Extended Type Design: further examples

Andrei Alexandrescu (See Website For Email) SeeWebsiteForEmail at erdani.org
Mon Mar 19 16:30:10 PDT 2007


Sean Kelly wrote:
> Andrei Alexandrescu (See Website For Email) wrote:
>>
>> By the way, a couple of days ago I've had an idea. Many people here ask
>> for a "string" alias because char[] is a tad hard to type and uneasy on
>> the eyes. Probably a good candidate would be:
>>
>> alias invariant char[] string;
>>
>> The resulting type is pretty damn slick:
> ...
>> 3. The ~= operator works (somewhat surprisingly).
> 
> I assume this is because a char[] is actually a struct containing a 
> pointer, so 'invariant' allows that pointer to be reassigned--it simply 
> protects the referenced string?  This is the sticking point for me. 

That is correct. For an understanding of a ~= b, think of it as a = a ~ 
b. Do I modify the stuff indirectly referenced by "a"? No, Sir. I just 
rebind a to a larger entity that embeds a copy of its former self.

In practice, the concatenation will not always produce a copy. The 
implementation will work "as if" you always produce a copy.

> Assume we have this:
> 
>     struct Foo
>     {
>         int  x;
>         int* y;
>     }
> 
>     const Foo foo; // is this legal?

Yes.

>     foo.x  = 1;    // this is allowed

Yes.

>     *foo.y = 2;    // this is not allowed

It's not allowed.

> Is that correct, or do 'const' and 'invariant' truly only apply to pure 
> reference types?

No. They apply to any type that embeds references.

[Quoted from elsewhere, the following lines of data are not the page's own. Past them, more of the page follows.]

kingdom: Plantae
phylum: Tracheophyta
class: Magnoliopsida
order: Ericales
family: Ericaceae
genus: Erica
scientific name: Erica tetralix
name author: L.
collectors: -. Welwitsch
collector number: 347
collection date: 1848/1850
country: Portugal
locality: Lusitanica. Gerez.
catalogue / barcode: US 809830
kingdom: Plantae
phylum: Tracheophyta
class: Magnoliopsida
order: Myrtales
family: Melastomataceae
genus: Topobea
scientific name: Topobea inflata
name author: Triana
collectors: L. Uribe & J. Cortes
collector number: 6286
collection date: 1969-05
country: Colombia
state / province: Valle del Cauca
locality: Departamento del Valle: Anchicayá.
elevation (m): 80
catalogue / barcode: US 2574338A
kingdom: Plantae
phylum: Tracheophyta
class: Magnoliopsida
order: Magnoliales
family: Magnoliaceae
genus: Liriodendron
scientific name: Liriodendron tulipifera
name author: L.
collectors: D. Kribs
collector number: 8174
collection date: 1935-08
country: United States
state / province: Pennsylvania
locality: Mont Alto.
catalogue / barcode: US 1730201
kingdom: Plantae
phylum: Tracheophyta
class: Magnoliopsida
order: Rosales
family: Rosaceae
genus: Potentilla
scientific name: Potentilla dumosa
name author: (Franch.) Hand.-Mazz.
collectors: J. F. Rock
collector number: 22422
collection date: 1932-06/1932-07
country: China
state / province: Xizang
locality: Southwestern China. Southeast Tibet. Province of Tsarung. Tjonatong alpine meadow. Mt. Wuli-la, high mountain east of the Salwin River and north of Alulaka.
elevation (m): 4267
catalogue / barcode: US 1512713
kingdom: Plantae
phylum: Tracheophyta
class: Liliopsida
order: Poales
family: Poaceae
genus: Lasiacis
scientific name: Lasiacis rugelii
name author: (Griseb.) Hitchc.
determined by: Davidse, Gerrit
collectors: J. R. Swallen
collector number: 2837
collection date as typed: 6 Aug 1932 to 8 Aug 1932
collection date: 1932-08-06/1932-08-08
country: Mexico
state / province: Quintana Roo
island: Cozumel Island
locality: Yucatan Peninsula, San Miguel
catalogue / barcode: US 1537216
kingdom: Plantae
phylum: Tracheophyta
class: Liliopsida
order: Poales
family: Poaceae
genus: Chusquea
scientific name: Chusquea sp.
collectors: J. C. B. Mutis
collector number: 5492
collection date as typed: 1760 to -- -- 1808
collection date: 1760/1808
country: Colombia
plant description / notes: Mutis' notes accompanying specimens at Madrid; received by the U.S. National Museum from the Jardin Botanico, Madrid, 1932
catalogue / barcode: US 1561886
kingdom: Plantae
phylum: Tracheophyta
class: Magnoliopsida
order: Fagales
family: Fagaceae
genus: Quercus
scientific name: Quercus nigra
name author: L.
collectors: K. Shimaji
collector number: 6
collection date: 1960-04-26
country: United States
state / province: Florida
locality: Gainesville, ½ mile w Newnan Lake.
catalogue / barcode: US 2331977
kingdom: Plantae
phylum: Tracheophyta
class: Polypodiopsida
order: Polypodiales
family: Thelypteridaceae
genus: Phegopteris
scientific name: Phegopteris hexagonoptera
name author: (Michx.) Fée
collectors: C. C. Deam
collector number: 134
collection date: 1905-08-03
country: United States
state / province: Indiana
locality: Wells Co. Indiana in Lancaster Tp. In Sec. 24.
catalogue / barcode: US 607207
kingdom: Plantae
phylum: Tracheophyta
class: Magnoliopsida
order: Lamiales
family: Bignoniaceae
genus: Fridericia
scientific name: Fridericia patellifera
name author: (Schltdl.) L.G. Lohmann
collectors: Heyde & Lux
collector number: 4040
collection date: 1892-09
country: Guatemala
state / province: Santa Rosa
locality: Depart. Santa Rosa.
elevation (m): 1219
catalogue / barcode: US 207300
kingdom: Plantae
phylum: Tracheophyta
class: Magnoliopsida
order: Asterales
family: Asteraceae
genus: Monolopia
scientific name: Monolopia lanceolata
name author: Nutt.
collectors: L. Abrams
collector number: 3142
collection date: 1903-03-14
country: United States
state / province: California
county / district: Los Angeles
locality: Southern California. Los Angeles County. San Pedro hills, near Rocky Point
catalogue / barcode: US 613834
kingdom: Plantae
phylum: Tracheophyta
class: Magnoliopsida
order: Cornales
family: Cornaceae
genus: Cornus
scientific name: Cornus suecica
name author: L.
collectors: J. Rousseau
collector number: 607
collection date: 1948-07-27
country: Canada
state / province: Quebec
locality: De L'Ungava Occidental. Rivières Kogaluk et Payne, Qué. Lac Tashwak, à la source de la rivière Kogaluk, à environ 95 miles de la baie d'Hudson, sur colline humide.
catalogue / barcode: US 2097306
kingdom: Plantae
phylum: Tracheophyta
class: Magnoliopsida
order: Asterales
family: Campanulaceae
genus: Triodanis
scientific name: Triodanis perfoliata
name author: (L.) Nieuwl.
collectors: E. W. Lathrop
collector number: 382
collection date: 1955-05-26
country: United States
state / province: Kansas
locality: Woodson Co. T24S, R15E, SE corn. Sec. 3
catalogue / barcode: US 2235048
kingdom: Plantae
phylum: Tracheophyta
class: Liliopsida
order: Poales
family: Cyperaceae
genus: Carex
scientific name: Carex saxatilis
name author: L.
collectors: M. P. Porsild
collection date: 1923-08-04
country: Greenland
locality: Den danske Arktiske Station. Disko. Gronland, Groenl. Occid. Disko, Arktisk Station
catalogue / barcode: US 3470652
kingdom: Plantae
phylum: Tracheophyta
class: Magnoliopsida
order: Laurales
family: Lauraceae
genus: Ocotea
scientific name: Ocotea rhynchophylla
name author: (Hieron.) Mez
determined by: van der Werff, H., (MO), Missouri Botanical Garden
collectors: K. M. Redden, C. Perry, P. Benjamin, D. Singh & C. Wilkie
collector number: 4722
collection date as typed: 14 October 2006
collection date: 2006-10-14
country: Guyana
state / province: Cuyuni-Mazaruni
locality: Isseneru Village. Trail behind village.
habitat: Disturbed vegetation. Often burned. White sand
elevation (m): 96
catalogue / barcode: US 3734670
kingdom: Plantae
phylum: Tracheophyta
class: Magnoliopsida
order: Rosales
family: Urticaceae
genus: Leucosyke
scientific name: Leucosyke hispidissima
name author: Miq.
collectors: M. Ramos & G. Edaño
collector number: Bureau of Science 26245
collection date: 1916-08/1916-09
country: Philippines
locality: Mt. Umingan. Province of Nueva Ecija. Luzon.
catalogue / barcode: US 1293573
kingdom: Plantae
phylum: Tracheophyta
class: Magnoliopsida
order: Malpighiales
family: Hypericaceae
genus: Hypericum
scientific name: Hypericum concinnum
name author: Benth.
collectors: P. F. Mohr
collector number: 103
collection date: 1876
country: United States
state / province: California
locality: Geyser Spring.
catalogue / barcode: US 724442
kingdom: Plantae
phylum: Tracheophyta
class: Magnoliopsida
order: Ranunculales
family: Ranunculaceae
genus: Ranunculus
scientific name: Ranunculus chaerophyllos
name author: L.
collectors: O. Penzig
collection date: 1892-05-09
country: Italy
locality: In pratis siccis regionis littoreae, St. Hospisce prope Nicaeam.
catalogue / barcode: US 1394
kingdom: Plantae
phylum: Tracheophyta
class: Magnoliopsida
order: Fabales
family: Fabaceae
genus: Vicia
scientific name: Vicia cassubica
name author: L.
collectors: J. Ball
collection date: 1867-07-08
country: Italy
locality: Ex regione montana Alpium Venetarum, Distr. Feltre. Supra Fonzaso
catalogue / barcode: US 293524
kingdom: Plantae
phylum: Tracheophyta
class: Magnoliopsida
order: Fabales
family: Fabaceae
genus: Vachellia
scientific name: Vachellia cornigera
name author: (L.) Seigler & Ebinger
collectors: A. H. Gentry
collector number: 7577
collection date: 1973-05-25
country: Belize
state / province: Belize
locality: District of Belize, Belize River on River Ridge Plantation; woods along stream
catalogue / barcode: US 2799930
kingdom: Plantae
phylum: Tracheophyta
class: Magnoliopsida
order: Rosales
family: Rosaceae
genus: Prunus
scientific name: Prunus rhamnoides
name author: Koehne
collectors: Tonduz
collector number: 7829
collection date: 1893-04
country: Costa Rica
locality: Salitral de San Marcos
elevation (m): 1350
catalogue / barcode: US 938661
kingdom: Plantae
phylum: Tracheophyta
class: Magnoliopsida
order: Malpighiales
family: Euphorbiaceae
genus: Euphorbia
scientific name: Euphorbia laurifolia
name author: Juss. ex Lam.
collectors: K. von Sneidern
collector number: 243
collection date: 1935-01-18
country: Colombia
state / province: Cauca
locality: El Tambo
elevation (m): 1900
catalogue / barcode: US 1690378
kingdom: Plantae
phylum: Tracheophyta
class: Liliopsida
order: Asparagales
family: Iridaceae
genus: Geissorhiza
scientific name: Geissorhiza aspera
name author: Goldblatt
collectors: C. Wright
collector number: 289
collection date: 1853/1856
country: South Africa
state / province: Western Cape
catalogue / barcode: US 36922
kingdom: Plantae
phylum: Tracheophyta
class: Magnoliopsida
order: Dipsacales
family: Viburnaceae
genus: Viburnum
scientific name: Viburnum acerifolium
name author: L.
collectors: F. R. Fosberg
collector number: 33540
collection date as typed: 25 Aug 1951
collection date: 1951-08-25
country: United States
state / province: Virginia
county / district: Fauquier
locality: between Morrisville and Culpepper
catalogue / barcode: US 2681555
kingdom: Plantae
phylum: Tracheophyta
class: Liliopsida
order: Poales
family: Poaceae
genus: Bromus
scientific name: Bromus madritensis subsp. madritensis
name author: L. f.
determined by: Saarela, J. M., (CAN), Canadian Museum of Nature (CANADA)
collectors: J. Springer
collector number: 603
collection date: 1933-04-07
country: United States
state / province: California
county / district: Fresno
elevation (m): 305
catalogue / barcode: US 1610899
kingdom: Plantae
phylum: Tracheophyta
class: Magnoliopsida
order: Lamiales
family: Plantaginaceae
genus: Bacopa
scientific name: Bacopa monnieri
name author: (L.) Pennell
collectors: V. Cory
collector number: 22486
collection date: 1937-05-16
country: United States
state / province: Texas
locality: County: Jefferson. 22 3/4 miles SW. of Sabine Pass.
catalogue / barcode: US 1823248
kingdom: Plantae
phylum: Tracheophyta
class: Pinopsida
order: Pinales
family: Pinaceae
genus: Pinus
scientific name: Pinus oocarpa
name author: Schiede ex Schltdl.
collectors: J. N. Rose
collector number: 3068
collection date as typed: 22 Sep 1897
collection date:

"final" applies to all types and guards the bits of the symbol itself. 
"final const" guards symbol bits + referenced bits, and "final 
invariant" is as opposed to change as the 19th century British education 
system. (Did I get that right?)

>> 4. It's very, very rare that you want to modify some random character in
>> a string, and when you do, use a char[] and then copy it back into a
>> string, or rebuild the string from slices!
> 
> This may be true for a string, but for arrays in general I think this is 
> fairly common.

Yes. That's why arrays will stay in place :o).